__WORK ITEM__
Pick out each line of the records that includes the string "confusions", and copy it.

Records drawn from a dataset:

[Start of section]

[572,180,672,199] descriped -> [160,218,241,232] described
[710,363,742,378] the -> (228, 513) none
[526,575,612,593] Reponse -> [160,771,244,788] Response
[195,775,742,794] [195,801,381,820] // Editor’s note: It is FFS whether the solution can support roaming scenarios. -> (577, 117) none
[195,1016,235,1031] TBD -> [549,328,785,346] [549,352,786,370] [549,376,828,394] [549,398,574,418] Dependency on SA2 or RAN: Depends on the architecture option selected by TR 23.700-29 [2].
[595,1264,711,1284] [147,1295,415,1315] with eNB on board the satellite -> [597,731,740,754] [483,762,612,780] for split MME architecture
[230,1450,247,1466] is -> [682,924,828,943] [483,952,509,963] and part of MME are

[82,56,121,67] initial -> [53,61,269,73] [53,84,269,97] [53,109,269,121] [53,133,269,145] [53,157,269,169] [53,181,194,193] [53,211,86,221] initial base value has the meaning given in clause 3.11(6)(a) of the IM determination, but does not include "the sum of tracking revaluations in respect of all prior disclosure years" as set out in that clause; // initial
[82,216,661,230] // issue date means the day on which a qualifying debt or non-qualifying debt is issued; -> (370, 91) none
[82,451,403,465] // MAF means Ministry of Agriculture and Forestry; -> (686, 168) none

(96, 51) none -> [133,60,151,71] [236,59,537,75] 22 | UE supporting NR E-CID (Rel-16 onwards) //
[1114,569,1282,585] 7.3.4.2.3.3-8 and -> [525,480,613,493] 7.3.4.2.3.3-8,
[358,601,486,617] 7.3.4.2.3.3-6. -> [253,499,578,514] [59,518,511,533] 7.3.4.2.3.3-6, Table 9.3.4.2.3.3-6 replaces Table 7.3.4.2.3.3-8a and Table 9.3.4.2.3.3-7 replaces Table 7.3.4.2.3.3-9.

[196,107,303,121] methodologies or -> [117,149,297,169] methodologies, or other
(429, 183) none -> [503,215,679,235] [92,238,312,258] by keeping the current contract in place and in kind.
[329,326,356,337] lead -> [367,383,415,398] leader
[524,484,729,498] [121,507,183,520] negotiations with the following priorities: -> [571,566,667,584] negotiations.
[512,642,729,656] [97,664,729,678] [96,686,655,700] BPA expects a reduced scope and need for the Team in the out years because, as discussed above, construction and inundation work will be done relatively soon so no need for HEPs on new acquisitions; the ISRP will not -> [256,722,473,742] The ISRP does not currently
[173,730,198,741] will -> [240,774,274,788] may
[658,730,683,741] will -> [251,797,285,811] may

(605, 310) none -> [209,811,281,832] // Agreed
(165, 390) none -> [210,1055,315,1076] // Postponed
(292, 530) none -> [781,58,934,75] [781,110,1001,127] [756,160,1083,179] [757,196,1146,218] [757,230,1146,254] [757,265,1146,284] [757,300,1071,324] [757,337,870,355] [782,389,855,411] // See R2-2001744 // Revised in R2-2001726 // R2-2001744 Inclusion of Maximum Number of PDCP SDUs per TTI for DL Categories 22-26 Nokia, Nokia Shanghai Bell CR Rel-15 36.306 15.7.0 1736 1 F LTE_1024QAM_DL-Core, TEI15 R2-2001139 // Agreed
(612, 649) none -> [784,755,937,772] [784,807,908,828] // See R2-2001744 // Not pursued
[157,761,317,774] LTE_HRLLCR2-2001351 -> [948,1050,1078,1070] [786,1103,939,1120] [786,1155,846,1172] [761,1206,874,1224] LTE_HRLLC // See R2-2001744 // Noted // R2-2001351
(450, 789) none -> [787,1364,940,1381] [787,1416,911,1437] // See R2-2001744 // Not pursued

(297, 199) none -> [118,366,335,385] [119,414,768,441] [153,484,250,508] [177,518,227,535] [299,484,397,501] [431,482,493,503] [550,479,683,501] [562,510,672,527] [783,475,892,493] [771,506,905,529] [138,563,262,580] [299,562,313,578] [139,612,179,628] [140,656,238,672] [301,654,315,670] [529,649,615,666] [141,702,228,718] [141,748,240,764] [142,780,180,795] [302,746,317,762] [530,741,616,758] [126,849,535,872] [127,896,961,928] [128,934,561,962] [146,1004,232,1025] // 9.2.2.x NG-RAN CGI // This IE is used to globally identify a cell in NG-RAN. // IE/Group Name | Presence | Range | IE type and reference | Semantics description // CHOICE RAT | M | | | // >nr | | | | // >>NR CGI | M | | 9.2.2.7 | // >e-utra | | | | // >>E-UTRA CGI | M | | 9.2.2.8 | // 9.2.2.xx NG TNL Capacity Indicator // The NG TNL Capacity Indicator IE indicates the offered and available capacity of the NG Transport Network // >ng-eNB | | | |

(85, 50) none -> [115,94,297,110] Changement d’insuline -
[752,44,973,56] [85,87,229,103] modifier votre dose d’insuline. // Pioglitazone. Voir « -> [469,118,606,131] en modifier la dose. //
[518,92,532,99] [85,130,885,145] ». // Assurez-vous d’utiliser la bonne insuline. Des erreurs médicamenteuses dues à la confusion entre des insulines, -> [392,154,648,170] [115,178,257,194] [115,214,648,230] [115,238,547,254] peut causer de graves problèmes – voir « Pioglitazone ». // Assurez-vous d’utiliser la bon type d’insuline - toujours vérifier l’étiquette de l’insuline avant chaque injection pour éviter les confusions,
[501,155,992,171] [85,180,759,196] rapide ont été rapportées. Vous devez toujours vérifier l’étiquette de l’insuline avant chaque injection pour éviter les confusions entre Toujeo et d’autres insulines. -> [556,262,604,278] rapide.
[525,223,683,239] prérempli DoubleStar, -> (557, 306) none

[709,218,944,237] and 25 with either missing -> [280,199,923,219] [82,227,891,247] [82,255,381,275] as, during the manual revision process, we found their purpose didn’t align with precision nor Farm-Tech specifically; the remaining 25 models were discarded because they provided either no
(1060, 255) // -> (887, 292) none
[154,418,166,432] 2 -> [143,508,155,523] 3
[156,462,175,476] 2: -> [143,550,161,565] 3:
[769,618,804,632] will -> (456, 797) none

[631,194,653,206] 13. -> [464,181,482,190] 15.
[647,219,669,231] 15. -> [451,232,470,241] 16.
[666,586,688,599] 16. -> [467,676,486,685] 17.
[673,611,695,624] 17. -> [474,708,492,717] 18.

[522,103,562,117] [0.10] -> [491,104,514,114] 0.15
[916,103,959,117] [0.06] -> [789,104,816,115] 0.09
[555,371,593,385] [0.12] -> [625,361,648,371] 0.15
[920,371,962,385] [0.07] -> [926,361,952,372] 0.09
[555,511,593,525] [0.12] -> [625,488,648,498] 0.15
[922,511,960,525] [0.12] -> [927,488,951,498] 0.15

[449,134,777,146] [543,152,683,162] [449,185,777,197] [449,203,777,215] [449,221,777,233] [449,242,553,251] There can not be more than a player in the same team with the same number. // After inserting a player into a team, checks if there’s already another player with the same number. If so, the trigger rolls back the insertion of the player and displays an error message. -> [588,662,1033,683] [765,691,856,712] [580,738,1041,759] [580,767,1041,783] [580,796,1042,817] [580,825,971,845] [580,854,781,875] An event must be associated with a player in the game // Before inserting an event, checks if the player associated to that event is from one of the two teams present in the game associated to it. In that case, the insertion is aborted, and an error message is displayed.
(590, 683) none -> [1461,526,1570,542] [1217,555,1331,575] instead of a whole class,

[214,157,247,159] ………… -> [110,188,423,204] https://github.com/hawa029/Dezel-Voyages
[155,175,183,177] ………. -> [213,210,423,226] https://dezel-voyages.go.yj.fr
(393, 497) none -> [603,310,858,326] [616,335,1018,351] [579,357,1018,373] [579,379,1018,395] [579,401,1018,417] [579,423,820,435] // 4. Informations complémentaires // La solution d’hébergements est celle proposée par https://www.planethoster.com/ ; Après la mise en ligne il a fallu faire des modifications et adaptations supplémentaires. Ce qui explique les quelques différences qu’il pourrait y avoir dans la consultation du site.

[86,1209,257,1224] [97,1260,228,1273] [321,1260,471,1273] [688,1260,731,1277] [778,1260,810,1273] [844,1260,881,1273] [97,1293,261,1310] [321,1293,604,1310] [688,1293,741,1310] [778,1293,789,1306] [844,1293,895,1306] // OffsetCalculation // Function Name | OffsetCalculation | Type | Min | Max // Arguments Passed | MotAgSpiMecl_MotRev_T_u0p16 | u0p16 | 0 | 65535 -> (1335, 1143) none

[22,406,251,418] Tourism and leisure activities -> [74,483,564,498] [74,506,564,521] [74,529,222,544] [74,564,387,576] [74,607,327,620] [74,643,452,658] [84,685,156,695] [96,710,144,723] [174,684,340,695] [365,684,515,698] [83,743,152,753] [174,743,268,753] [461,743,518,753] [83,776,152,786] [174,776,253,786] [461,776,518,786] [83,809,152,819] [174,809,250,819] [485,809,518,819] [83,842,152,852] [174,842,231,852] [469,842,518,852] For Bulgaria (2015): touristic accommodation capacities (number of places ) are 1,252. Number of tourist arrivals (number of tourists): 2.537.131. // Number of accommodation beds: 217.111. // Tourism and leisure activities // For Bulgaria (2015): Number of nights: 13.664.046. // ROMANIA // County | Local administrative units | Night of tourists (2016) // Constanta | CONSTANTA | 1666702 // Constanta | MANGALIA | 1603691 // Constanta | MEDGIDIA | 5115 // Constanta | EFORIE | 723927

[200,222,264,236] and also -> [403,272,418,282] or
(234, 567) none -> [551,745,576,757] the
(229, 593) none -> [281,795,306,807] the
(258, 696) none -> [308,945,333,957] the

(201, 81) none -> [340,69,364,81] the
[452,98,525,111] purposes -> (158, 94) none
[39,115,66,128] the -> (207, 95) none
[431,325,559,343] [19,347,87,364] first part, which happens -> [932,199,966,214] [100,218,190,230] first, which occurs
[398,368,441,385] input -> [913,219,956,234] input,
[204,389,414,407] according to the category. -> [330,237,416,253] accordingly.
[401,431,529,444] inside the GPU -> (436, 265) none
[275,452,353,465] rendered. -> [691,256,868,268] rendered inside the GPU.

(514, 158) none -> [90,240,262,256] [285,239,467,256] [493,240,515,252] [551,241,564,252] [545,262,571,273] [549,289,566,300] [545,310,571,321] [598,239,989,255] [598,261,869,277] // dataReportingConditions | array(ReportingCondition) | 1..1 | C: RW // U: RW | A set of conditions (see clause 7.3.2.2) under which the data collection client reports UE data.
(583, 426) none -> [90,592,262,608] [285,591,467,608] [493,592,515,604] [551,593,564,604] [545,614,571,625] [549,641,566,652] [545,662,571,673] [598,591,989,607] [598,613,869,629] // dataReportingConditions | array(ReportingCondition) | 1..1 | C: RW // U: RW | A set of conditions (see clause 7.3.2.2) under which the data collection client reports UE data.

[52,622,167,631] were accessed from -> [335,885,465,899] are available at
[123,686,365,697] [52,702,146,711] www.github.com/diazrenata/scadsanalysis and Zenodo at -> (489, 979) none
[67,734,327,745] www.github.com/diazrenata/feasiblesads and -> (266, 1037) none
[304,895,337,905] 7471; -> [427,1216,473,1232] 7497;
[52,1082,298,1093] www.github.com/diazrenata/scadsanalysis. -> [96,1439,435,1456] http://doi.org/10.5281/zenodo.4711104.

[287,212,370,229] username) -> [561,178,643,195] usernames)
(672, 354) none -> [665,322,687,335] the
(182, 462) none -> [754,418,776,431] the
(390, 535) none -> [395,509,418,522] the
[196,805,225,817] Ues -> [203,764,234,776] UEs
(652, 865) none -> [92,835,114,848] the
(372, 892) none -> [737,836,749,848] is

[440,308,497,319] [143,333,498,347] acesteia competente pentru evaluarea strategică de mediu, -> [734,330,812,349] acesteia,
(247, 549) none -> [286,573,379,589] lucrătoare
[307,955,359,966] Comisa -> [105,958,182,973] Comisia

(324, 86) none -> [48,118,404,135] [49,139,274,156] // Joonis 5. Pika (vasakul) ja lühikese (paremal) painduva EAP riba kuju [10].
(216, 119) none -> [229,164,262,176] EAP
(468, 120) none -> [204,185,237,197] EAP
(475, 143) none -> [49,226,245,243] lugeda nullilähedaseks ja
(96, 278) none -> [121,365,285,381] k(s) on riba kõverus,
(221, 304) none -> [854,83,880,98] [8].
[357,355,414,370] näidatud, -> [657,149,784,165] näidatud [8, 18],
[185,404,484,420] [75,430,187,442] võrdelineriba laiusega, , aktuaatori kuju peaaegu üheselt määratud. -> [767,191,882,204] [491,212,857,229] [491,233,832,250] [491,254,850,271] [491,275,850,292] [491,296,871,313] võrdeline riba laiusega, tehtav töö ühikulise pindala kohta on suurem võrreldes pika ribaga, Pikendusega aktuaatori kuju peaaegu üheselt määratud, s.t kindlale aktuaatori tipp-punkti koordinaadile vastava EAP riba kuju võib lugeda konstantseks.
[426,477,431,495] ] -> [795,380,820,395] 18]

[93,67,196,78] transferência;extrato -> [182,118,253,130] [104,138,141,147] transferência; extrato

[End of section]

__FINISHED TASK__
[518,92,532,99] [85,130,885,145] ». // Assurez-vous d’utiliser la bonne insuline. Des erreurs médicamenteuses dues à la confusion entre des insulines, -> [392,154,648,170] [115,178,257,194] [115,214,648,230] [115,238,547,254] peut causer de graves problèmes – voir « Pioglitazone ». // Assurez-vous d’utiliser la bon type d’insuline - toujours vérifier l’étiquette de l’insuline avant chaque injection pour éviter les confusions,
[501,155,992,171] [85,180,759,196] rapide ont été rapportées. Vous devez toujours vérifier l’étiquette de l’insuline avant chaque injection pour éviter les confusions entre Toujeo et d’autres insulines. -> [556,262,604,278] rapide.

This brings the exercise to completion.